→ Texto extraído
==================================================
Porque García Márquez, valiéndose del antefuturo convierte en sino obligatorio cualquier confidencia de su travieso narrador: «lo dijo para poner término a las argucias de su mujer, empecinada en comprar un perro, sin imaginar que aquella generalización apresurada había de causarle la muerte». Ningún realizador de cuantos adaptaron a García Márquez parece haber reparado en el suspenso que aporta el peculiar uso de este tiempo verbal que peregrina por todo su trabajo. El lector recorre un campo intensivo de anécdotas que coexisten en presente, pasado y porvenir, mientras el argumento procede y uno experimenta el vencimiento de su plazo, sin más prueba que las páginas acumulándose a mano izquierda del libro abierto sobre el escritorio. Porque siempre nos parece que García Márquez podría seguir así: narrando, ensartando cuentas, fundiendo imágenes hasta el fin de los Tiempos. Para un cineasta bien curtido elaborar una estructura semejante es labor difícil pero no imposible. Tarantino consiguió efectos similares desordenando las escenas de Pulp Fiction y al hacerlo no sólo supo alzarse con La Palma de Oro en Cannes, sino que se obligó a una empinada tarea de edición, tan ingeniosa como pocas. Es en la sala de cortes, más que en ninguna otra parte, donde descansa la poesía de la estética cinematográfica. Esto nos fuerza a introducir la siguiente hipótesis: quizá para adaptar cabalmente a García Márquez hagan falta directores de vanguardia como, por ejemplo, Emir Kusturica, Steven Soderbergh, los hermanos Cohen, etc. David Cronenberg realizó una interpretación de El Almuerzo desnudo que mezcla pasajes de esta novela de William Burroughs con datos biográficos y pedazos de otros libros. El resultado está muy lejos de ser una reproducción del texto original. Pero la utilización en boca de sus personajes de fragmentos que no fueron concebidos como diálogos; el arte plástica en la confección de locaciones y vestuario y un par de efectos especiales bastan para que un espectador se sienta inmerso de inmediato en la poética de Burroughs.
==================================================
→ Instrucciones de trabajo
Por favor, enumera los cineastas que se nombran en el texto sobre García Márquez y el cine. Los datos no tienen ningún papel aquí.

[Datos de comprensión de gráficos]
==================================================
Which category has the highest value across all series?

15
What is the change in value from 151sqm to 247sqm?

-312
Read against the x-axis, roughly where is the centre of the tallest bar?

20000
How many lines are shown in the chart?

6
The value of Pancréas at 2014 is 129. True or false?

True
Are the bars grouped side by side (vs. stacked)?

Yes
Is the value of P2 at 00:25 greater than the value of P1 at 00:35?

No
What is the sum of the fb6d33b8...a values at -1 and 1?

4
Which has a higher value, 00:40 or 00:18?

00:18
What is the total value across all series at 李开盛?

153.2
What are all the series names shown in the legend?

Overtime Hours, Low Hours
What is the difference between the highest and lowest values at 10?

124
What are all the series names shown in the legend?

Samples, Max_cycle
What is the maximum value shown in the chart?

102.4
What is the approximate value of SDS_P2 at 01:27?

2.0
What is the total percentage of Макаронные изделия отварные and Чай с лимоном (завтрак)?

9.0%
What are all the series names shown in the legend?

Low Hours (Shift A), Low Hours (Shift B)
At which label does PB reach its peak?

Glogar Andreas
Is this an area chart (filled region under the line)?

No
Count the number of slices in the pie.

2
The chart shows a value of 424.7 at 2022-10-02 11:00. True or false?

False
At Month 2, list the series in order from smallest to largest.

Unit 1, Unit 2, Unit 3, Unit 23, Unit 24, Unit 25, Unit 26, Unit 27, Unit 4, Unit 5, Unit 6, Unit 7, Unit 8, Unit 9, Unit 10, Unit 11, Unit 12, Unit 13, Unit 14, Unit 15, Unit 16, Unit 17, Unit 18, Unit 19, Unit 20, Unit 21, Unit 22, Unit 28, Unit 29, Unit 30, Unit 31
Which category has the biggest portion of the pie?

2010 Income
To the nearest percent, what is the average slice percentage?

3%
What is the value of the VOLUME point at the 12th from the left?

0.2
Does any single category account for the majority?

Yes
==================================================
→ Solución propuesta
Tarantino, Emir Kusturica, Steven Soderbergh, los hermanos Cohen, David Cronenberg